- Needham in 2026
- Born: Colin Needham 26 January 1967 (age 59) Denton, Lancashire, England
- Education: University of Leeds (BS)
- Occupation: Computer scientist
- Spouse: Karen Gaskin ​(m. 1989)​
- Children: 2

= Col Needham =

English entrepreneur (born 1967)

Colin Needham (born 26 January 1967) is an English computer scientist who founded the Internet Movie Database (IMDb).
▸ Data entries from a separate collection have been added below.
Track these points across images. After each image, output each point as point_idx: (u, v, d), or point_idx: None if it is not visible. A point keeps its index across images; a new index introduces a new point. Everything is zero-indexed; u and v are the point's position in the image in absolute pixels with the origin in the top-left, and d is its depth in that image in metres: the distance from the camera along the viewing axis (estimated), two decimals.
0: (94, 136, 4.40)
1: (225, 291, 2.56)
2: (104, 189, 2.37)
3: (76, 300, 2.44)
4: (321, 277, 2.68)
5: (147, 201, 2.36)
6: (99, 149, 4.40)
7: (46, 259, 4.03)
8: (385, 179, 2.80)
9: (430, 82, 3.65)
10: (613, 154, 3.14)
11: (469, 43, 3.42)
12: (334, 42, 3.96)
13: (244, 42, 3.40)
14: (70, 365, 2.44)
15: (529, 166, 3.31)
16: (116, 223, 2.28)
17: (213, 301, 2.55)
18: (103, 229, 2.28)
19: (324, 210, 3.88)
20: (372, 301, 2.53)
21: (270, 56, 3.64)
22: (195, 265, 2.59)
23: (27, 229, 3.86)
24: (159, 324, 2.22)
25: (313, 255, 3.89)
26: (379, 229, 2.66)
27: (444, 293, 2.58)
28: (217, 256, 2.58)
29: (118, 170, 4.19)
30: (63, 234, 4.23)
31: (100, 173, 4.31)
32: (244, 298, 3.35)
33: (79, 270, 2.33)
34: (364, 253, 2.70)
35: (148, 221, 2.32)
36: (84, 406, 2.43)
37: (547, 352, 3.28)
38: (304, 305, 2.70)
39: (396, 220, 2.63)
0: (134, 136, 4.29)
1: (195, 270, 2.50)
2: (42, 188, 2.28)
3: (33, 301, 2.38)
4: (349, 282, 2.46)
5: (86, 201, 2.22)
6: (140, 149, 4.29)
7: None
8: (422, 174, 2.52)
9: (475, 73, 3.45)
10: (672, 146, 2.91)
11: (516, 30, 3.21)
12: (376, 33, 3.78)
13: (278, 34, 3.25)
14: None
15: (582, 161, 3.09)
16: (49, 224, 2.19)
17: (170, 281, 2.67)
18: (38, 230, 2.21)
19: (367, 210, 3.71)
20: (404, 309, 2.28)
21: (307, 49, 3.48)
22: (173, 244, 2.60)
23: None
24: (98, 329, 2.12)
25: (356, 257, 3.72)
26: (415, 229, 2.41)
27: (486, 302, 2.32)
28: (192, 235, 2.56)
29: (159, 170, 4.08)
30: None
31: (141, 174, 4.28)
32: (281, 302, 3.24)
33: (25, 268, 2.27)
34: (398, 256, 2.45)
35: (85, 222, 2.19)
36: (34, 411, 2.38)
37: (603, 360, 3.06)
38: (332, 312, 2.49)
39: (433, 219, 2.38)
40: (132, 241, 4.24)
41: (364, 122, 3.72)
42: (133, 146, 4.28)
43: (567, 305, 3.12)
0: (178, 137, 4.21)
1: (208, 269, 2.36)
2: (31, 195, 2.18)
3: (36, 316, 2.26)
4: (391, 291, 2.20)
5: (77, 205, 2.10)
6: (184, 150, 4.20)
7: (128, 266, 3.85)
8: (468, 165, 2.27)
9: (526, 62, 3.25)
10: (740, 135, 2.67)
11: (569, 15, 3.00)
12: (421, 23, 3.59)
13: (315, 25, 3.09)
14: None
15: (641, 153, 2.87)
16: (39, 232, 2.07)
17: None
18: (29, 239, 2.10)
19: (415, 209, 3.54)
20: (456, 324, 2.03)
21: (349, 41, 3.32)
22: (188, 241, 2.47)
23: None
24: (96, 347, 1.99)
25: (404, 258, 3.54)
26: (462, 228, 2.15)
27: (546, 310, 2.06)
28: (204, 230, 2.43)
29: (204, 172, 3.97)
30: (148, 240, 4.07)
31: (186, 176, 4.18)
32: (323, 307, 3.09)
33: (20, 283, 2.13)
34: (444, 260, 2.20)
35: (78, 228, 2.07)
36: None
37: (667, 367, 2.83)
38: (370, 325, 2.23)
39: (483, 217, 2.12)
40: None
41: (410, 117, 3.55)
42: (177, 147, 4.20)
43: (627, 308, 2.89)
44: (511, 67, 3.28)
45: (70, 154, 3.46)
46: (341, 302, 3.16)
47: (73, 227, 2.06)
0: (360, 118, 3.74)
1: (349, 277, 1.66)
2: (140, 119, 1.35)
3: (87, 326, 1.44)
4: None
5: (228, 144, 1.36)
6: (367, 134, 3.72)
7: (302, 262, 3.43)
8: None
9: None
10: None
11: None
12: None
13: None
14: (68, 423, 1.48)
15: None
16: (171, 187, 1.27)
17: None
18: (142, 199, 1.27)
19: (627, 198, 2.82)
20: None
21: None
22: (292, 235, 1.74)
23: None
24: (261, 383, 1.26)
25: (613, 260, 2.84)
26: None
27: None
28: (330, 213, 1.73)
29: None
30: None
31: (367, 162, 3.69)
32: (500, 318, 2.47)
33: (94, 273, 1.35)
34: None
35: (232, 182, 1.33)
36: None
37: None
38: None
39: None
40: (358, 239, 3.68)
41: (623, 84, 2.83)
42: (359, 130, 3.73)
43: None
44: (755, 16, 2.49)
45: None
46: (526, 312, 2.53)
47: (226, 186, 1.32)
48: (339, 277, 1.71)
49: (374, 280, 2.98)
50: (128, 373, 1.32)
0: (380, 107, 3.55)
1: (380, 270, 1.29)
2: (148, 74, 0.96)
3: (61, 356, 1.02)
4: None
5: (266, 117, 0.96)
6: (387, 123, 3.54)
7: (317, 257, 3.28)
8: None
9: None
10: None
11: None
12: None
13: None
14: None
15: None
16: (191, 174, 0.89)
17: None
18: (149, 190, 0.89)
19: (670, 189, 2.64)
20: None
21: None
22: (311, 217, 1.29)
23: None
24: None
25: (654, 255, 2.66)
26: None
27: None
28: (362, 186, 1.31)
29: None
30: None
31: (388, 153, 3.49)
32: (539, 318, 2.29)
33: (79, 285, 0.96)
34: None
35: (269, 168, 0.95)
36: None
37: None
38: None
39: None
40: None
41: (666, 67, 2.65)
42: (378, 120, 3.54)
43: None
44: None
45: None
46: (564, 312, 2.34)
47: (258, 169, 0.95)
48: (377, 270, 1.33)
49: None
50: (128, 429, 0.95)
He was its chief executive officer from its creation in 1990 until 2025, when he stepped down and instead took a role as its executive chairman.

==Early life==
Needham was born on 26 January 1967 in Denton, Lancashire. (Note: Denton was in Lancashire until it was moved to the newly formed Greater Manchester in 1974.) He attended Audenshaw School and Clarendon Sixth Form College in Hyde, Cheshire, (Note: Hyde was in Cheshire until it was moved to the newly formed Greater Manchester in 1974.) and graduated from the University of Leeds with a BSc (Hons) in computer science in 1988.

==Career==
Needham started the Internet Movie Database (IMDb) in 1990 while working as an engineer at Hewlett-Packard (HP) in Bristol. The site evolved from what was initially his personal film database, which became an online bulletin board consisting of simple records kept on a succession of early computers and contributed to by several people, all of whom Needham outlasted.

By 1996, with the success of IMDb's first film-related advertising campaign (for Independence Day), Needham had quit HP to work on IMDb fully as a paid employee. In 1998, IMDb was acquired by Amazon. In 1999, Needham won two Webby Awards for IMDb.
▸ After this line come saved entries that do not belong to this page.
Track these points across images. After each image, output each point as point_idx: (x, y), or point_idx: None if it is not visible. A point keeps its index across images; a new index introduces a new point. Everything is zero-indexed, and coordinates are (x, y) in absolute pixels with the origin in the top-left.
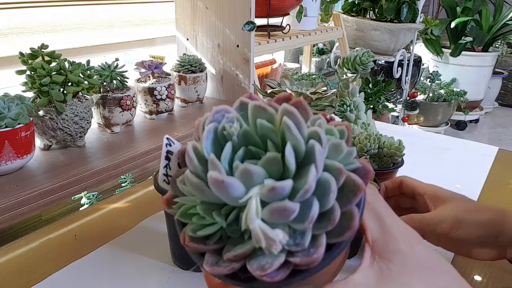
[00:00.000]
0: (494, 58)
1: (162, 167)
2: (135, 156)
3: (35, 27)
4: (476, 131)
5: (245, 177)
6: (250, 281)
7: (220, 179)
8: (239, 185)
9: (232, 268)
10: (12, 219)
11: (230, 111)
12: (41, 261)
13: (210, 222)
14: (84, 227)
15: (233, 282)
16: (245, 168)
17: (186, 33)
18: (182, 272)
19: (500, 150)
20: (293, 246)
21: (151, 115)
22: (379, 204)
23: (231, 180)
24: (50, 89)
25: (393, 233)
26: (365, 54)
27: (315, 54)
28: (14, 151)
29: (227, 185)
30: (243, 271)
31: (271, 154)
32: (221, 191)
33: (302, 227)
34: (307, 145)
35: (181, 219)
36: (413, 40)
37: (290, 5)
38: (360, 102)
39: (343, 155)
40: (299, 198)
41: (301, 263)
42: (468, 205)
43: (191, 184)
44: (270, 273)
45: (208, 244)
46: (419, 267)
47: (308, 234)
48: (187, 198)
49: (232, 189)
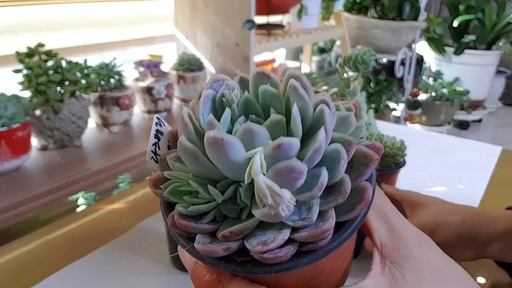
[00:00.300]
0: (497, 57)
1: (151, 145)
2: (133, 156)
3: (32, 25)
4: (479, 130)
5: (247, 138)
6: (247, 265)
7: (220, 137)
8: (240, 145)
9: (228, 247)
10: (9, 220)
11: (230, 80)
12: (38, 263)
13: (204, 199)
14: (81, 228)
15: (227, 267)
16: (248, 127)
17: (185, 31)
18: (180, 274)
19: (503, 150)
20: (298, 221)
21: (150, 115)
22: (386, 206)
23: (232, 139)
24: (47, 88)
25: (404, 236)
26: (366, 52)
27: (316, 52)
28: (10, 151)
29: (227, 145)
30: (240, 254)
31: (275, 117)
32: (220, 153)
33: (310, 196)
34: (315, 111)
35: (171, 198)
36: (415, 39)
37: (291, 3)
38: (361, 102)
39: (352, 129)
40: (308, 161)
41: (309, 236)
42: (444, 208)
43: (185, 151)
44: (273, 250)
45: (200, 223)
46: (434, 274)
47: (316, 207)
48: (179, 173)
49: (232, 150)
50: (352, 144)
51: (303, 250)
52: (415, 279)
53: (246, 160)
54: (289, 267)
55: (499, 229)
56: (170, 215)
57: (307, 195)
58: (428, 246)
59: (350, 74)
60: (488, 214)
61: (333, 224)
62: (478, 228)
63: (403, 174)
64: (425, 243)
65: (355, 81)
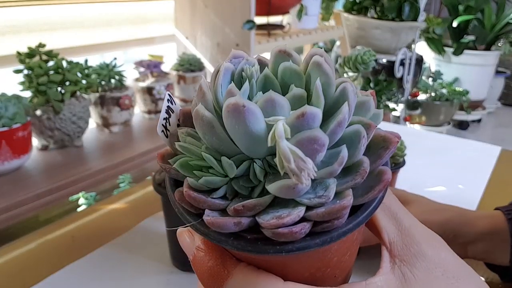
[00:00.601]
0: (497, 57)
1: (162, 119)
2: (133, 156)
3: (33, 25)
4: (478, 130)
5: (268, 107)
6: (258, 243)
7: (241, 103)
8: (261, 114)
9: (239, 222)
10: (9, 220)
11: (250, 57)
12: (38, 263)
13: (216, 174)
14: (82, 228)
15: (236, 245)
16: (270, 96)
17: (186, 31)
18: (181, 274)
19: (503, 150)
20: (315, 199)
21: (150, 115)
22: (395, 204)
23: (253, 106)
24: (48, 88)
25: (414, 234)
26: (366, 53)
27: None
28: (11, 151)
29: (248, 112)
30: (250, 231)
31: (297, 90)
32: (239, 121)
33: (330, 171)
34: (337, 88)
35: (181, 171)
36: (415, 39)
37: (291, 3)
38: None
39: (371, 114)
40: (330, 134)
41: (326, 213)
42: (428, 206)
43: (202, 119)
44: (288, 225)
45: (211, 197)
46: (446, 274)
47: (333, 186)
48: (191, 146)
49: (253, 118)
50: (371, 127)
51: (317, 230)
52: (426, 278)
53: (265, 133)
54: (301, 247)
55: (481, 228)
56: (177, 190)
57: (327, 169)
58: (439, 245)
59: (350, 74)
60: (472, 214)
61: (351, 202)
62: (460, 227)
63: (403, 174)
64: (436, 242)
65: (355, 81)
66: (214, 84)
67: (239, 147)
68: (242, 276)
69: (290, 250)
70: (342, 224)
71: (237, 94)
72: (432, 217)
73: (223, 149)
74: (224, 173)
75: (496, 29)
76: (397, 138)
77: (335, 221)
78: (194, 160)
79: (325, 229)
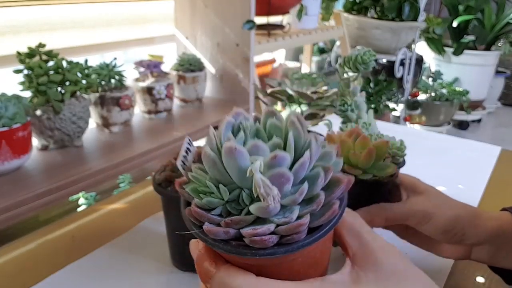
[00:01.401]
0: (497, 57)
1: (182, 156)
2: (133, 156)
3: (33, 25)
4: (478, 130)
5: (253, 150)
6: (240, 247)
7: (233, 146)
8: (247, 155)
9: (227, 231)
10: (9, 220)
11: (247, 114)
12: (38, 263)
13: (215, 197)
14: (82, 228)
15: (223, 247)
16: (254, 143)
17: (186, 31)
18: (181, 273)
19: (503, 150)
20: (282, 219)
21: (150, 115)
22: (357, 222)
23: (241, 149)
24: (48, 88)
25: (372, 246)
26: (366, 53)
27: (316, 53)
28: (11, 151)
29: (238, 153)
30: (236, 240)
31: (276, 139)
32: (231, 159)
33: (293, 199)
34: (306, 142)
35: (192, 194)
36: (415, 39)
37: (291, 3)
38: (361, 102)
39: (332, 162)
40: (294, 172)
41: (288, 229)
42: (440, 200)
43: (207, 157)
44: (260, 235)
45: (210, 214)
46: (395, 276)
47: (296, 211)
48: (200, 176)
49: (241, 157)
50: (329, 170)
51: (283, 242)
52: (376, 278)
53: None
54: (270, 253)
55: (489, 231)
56: (187, 208)
57: (291, 198)
58: (393, 254)
59: (350, 74)
60: (482, 215)
61: (307, 222)
62: (470, 228)
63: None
64: (390, 251)
65: (355, 81)
66: (219, 132)
67: (233, 178)
68: (225, 271)
69: (262, 254)
70: (301, 239)
71: (232, 140)
72: (442, 211)
73: (222, 179)
74: (221, 197)
75: (496, 29)
76: (348, 180)
77: (295, 235)
78: (201, 186)
79: (289, 241)
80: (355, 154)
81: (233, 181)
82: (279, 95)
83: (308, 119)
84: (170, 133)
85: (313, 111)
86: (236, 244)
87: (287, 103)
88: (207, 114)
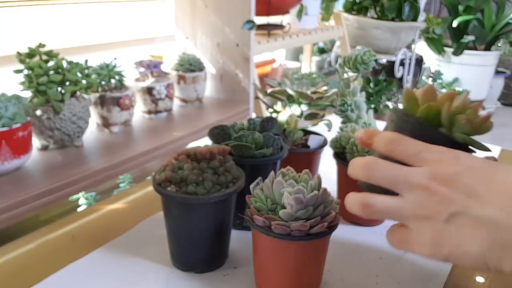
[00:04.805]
0: (497, 57)
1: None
2: (133, 156)
3: (33, 26)
4: None
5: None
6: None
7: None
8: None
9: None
10: (9, 220)
11: None
12: (38, 263)
13: (265, 207)
14: (82, 228)
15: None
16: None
17: (186, 32)
18: (181, 274)
19: (503, 150)
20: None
21: (150, 115)
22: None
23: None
24: (48, 88)
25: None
26: (366, 53)
27: (316, 53)
28: (11, 151)
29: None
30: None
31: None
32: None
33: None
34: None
35: (255, 207)
36: (414, 39)
37: (291, 3)
38: (361, 102)
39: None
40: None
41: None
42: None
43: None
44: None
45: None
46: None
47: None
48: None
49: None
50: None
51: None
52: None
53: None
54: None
55: None
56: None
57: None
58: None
59: (350, 74)
60: None
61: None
62: None
63: None
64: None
65: (355, 81)
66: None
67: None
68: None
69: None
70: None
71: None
72: None
73: (271, 201)
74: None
75: (496, 29)
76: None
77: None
78: (260, 205)
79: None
80: (470, 121)
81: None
82: (279, 95)
83: (308, 119)
84: (170, 133)
85: (313, 111)
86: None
87: (287, 103)
88: (207, 114)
In 2017, Needham removed message boards from IMDb, stating that they "are no longer providing a positive, useful experience for the vast majority of our more than 250 million monthly users worldwide". In 2025, he stepped down as the chief executive officer of IMDb and handed over to Nikki Santoro, then shifted to the role of executive chairman.

==Personal life==
Needham married Karen Gaskin in 1989. They live in Filton with their twin daughters.